Start of Recorded data
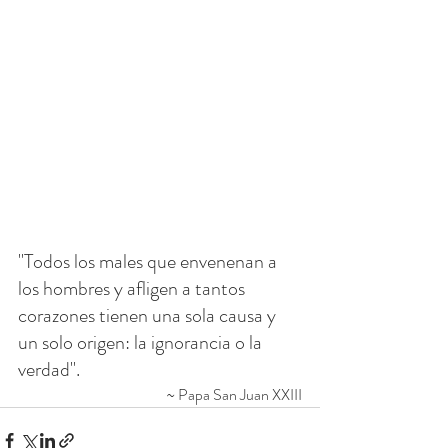
"Todos los males que envenenan a 
los hombres y afligen a tantos 
corazones tienen una sola causa y 
un solo origen: la ignorancia o la 
verdad".
~ Papa San Juan XXIII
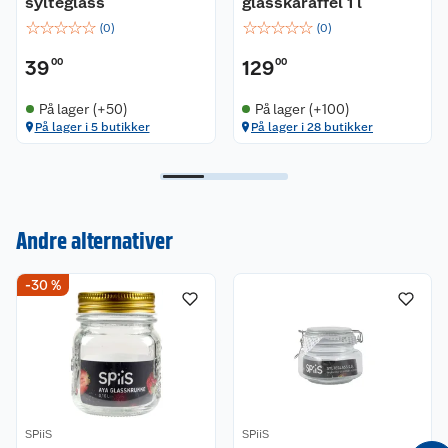
sylteglass
glasskaraffel 1 l
☆
☆
☆
☆
☆
☆
☆
☆
☆
☆
(
0
)
(
0
)
39
00
129
00
På lager (+50)
På lager (+100)
På lager i 5 butikker
På lager i 28 butikker
Kundeservice
Andre alternativer
Om oss
Kontakt oss
-30 %
Nyheter
Angre- og returrett
Våre butikker
Reklamasjon og garanti
Våre merkevarer
Ofte stilte spørsmål
SPiiS
SPiiS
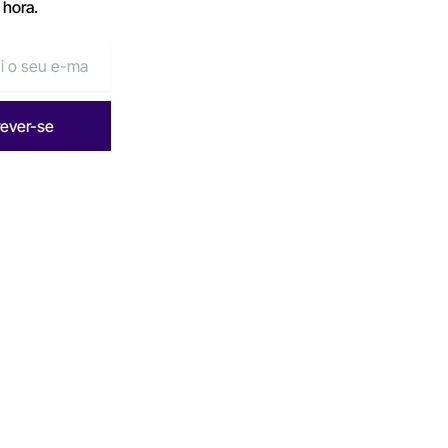
 hora.
rever-se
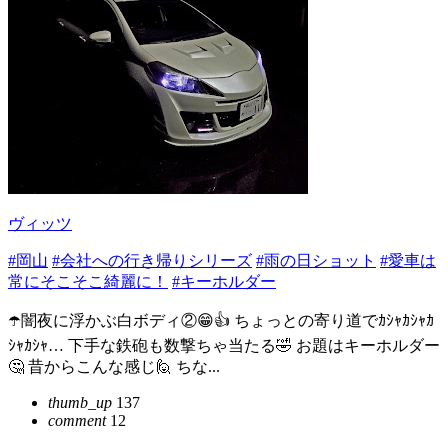
ヴィッツ
#岡山
#会社への行き帰りシリーズ
#雨の日ショット
#愛車は
常にそこそこ綺麗に！
#キーホルダー
☂️闇夜に浮かぶ白ボディ②😁👍 ちょっとの寄り道でｶｼｬｶｼｬｶ
ｼｬｶｼｬ… 下手な鉄砲も数撃ちゃ当たる🤣 お題はキーホルダー
🤔 昔からこんな感じ🙋 ちな...
thumb_up
137
comment
12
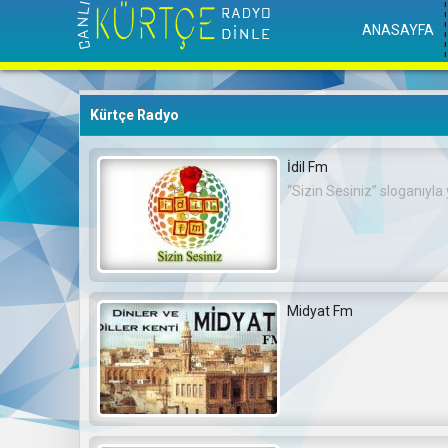
ANASAYFA
Kürtçe Radyo
İdil Fm
“Sizin Sesiniz” sloganıyla
Midyat Fm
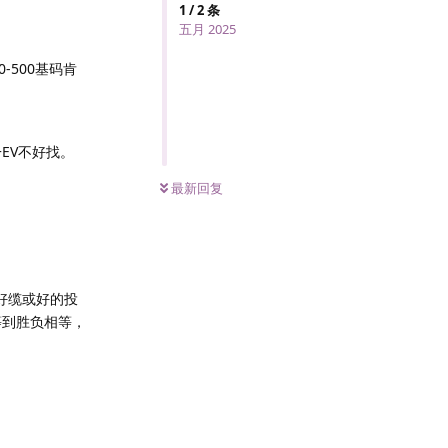
1
/
2
条
五月 2025
-500基码肯
EV不好找。
最新回复
好缆或好的投
等到胜负相等，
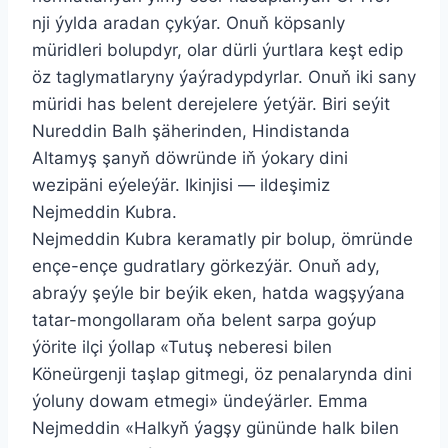
nji ýylda aradan çykýar. Onuň köpsanly
müridleri bolupdyr, olar dürli ýurtlara keşt edip
öz taglymatlaryny ýaýradypdyrlar. Onuň iki sany
müridi has belent derejelere ýetýär. Biri seýit
Nureddin Balh şäherinden, Hindistanda
Altamyş şanyň döwründe iň ýokary dini
wezipäni eýeleýär. Ikinjisi — ildeşimiz
Nejmeddin Kubra.
Nejmeddin Kubra keramatly pir bolup, ömründe
ençe-ençe gudratlary görkezýär. Onuň ady,
abraýy şeýle bir beýik eken, hatda wagşyýana
tatar-mongollaram oňa belent sarpa goýup
ýörite ilçi ýollap «Tutuş neberesi bilen
Köneürgenji taşlap gitmegi, öz penalarynda dini
ýoluny dowam etmegi» ündeýärler. Emma
Nejmeddin «Halkyň ýagşy gününde halk bilen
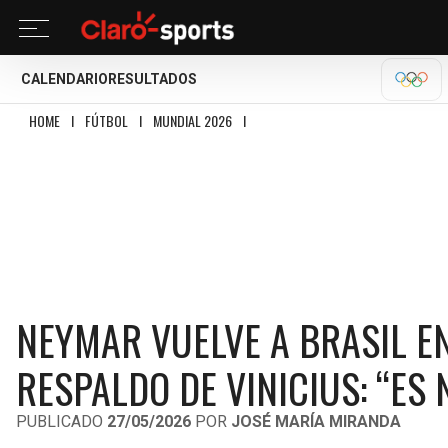
CALENDARIO
RESULTADOS
OLÍM
HOME
I
FÚTBOL
I
MUNDIAL 2026
I
NEYMAR VUELVE A BRASIL ENTRE DUDA
NEYMAR VUELVE A BRASIL EN
RESPALDO DE VINICIUS: “ES
PUBLICADO
27/05/2026
POR
JOSÉ MARÍA MIRANDA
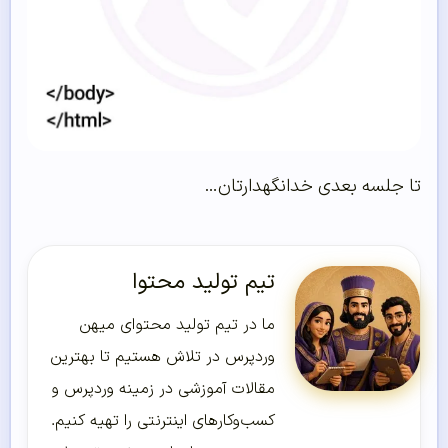
تا جلسه بعدی خدانگهدارتان…
تیم تولید محتوا
ما در تیم تولید محتوای میهن
وردپرس در تلاش هستیم تا بهترین
مقالات آموزشی در زمینه وردپرس و
کسب‌و‌کارهای اینترنتی را تهیه کنیم.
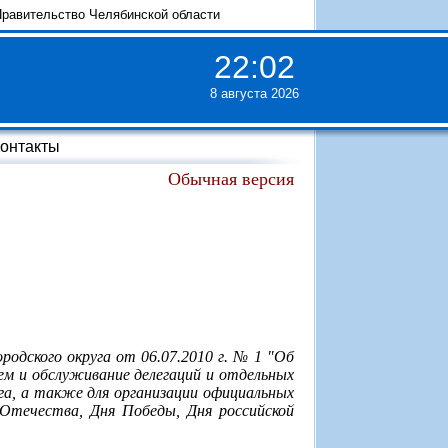
равительство Челябинской области
22
:
02
8 августа 2026
онтакты
Обычная версия
родского округа от 06.07.2010 г. № 1 "Об
м и обслуживание делегаций и отдельных
га, а также для организации официальных
 Отечества, Дня Победы, Дня российской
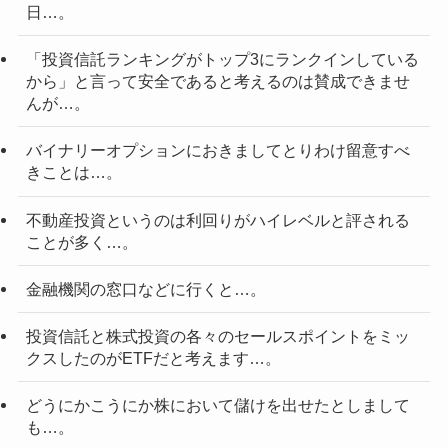
日…。
「投資信託ランキングがトップ3にランクインしている
から」と言って安全であると考えるのは賛成できませ
んが…。
バイナリーオプションにおきましてとりわけ留意すべ
きことは…。
不動産投資というのは利回りがハイレベルと評される
ことが多く…。
金融機関の窓口などに行くと…。
投資信託と株式投資の各々のセールスポイントをミッ
クスしたのがETFだと考えます…。
どうにかこうにか株において儲けを出せたとしまして
も…。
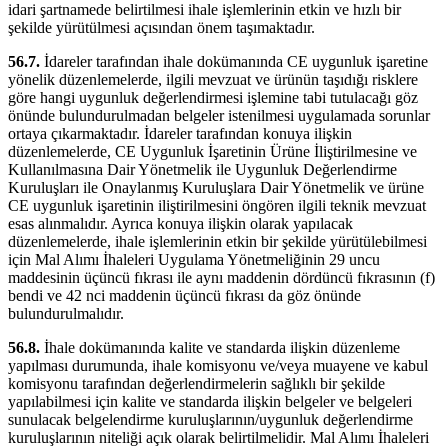
idari şartnamede belirtilmesi ihale işlemlerinin etkin ve hızlı bir
şekilde yürütülmesi açısından önem taşımaktadır.
56.7.
İdareler tarafından ihale dokümanında CE uygunluk işaretine
yönelik düzenlemelerde, ilgili mevzuat ve ürünün taşıdığı risklere
göre hangi uygunluk değerlendirmesi işlemine tabi tutulacağı göz
önünde bulundurulmadan belgeler istenilmesi uygulamada sorunlar
ortaya çıkarmaktadır. İdareler tarafından konuya ilişkin
düzenlemelerde, CE Uygunluk İşaretinin Ürüne İliştirilmesine ve
Kullanılmasına Dair Yönetmelik ile Uygunluk Değerlendirme
Kuruluşları ile Onaylanmış Kuruluşlara Dair Yönetmelik ve ürüne
CE uygunluk işaretinin iliştirilmesini öngören ilgili teknik mevzuat
esas alınmalıdır. Ayrıca konuya ilişkin olarak yapılacak
düzenlemelerde, ihale işlemlerinin etkin bir şekilde yürütülebilmesi
için Mal Alımı İhaleleri Uygulama Yönetmeliğinin 29 uncu
maddesinin üçüncü fıkrası ile aynı maddenin dördüncü fıkrasının (f)
bendi ve 42 nci maddenin üçüncü fıkrası da göz önünde
bulundurulmalıdır.
56.8.
İhale dokümanında kalite ve standarda ilişkin düzenleme
yapılması durumunda, ihale komisyonu ve/veya muayene ve kabul
komisyonu tarafından değerlendirmelerin sağlıklı bir şekilde
yapılabilmesi için kalite ve standarda ilişkin belgeler ve belgeleri
sunulacak belgelendirme kuruluşlarının/uygunluk değerlendirme
kuruluşlarının niteliği açık olarak belirtilmelidir. Mal Alımı İhaleleri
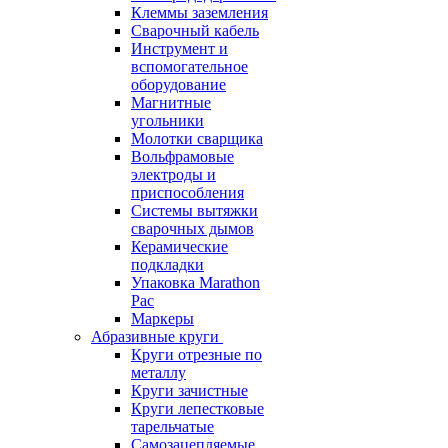
Клеммы заземления
Сварочный кабель
Инструмент и
вспомогательное
оборудование
Магнитные
угольники
Молотки сварщика
Вольфрамовые
электроды и
приспособления
Системы вытяжки
сварочных дымов
Керамические
подкладки
Упаковка Marathon
Pac
Маркеры
Абразивные круги
Круги отрезные по
металлу
Круги зачистные
Круги лепестковые
тарельчатые
Самозацепляемые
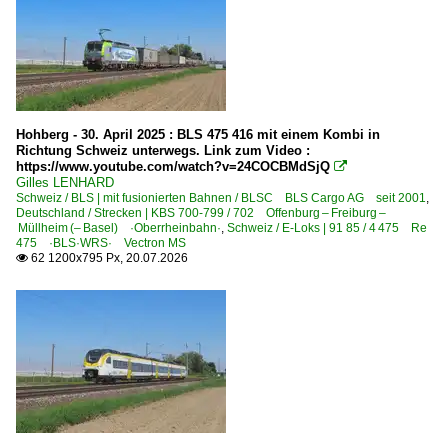
6 103 BR 103.1
6 110 BR 110.1 E 10 'Kasten' Private
6 110 BR 110.3 E 10 'Bügelfalte'
6 110 BR 110.3 E 10 'Bügelfalte' Private
Hohberg - 30. April 2025 : BLS 475 416 mit einem Kombi in
6 111 BR 111
Richtung Schweiz unterwegs. Link zum Video :
https://www.youtube.com/watch?v=24COCBMdSjQ

6 115 BR 115 DB Fernverkehr
Gilles LENHARD
Schweiz / BLS | mit fusionierten Bahnen / BLSC BLS Cargo AG seit 2001
,
6 151 BR 151
Deutschland / Strecken | KBS 700-799 / 702 Offenburg – Freiburg –
Müllheim (– Basel) ·Oberrheinbahn·
,
Schweiz / E-Loks | 91 85 / 4 475 Re
6 151 BR 151 Private
475 ·BLS·WRS· Vectron MS
62 1200x795 Px, 20.07.2026

6 155 BR 155 DR 250 'Energiecontainer'
6 181 BR 181.0 · BR 181.1 E 310
6 181 BR 181.2
Elektrotriebzüge | 93 8x | ICE - IC
ICE 1 BR 401 · 5 401 · 5 801-804 ganze Züge
ICE 1 BR 401 · 5 401 · 5 801-804 Triebköpfe oder Züge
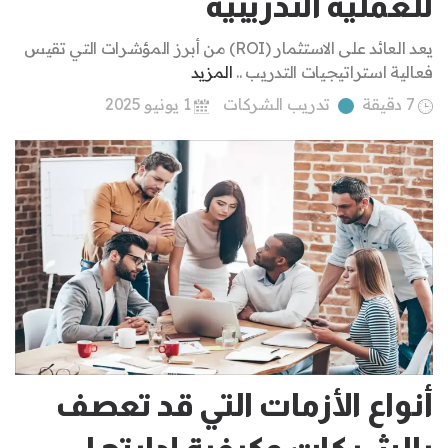
للعملية التدريبية
يعد العائد على الاستثمار (ROI) من أبرز المؤشرات التي تقيس
فعالية استراتيجيات التدريب ..
المزيد
7 دقيقة
تدريب الشركات
1 يونيو 2025
أنواع الأزمات التي قد تعصف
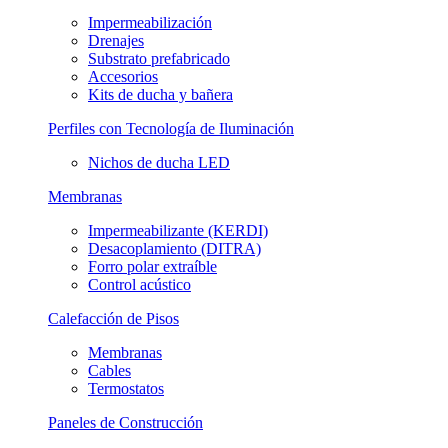
Impermeabilización
Drenajes
Substrato prefabricado
Accesorios
Kits de ducha y bañera
Perfiles con Tecnología de Iluminación
Nichos de ducha LED
Membranas
Impermeabilizante (KERDI)
Desacoplamiento (DITRA)
Forro polar extraíble
Control acústico
Calefacción de Pisos
Membranas
Cables
Termostatos
Paneles de Construcción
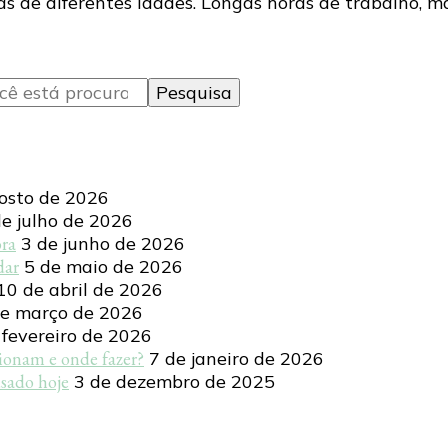
 de diferentes idades. Longas horas de trabalho, má
osto de 2026
de julho de 2026
ora
3 de junho de 2026
dar
5 de maio de 2026
10 de abril de 2026
de março de 2026
 fevereiro de 2026
ionam e onde fazer?
7 de janeiro de 2026
sado hoje
3 de dezembro de 2025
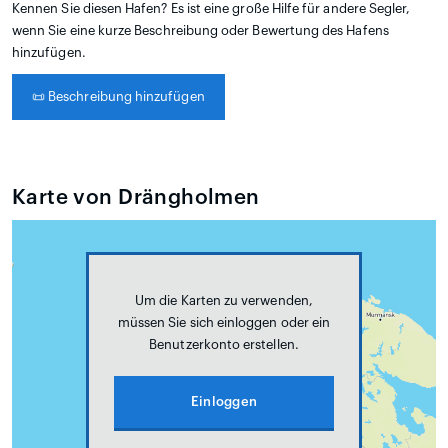
Kennen Sie diesen Hafen? Es ist eine große Hilfe für andere Segler,
wenn Sie eine kurze Beschreibung oder Bewertung des Hafens
hinzufügen.
📜
Beschreibung hinzufügen
Karte von Drängholmen
Um die Karten zu verwenden,
müssen Sie sich einloggen oder ein
Benutzerkonto erstellen.
Einloggen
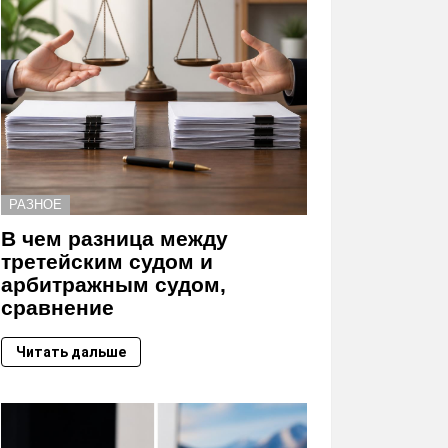
РАЗНОЕ
В чем разница между
третейским судом и
арбитражным судом,
сравнение
Читать дальше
End of Recorded data
Task brief. Count the lines in the records above that contain the string "komisyonu", and reply with only that number.

Answer section. 2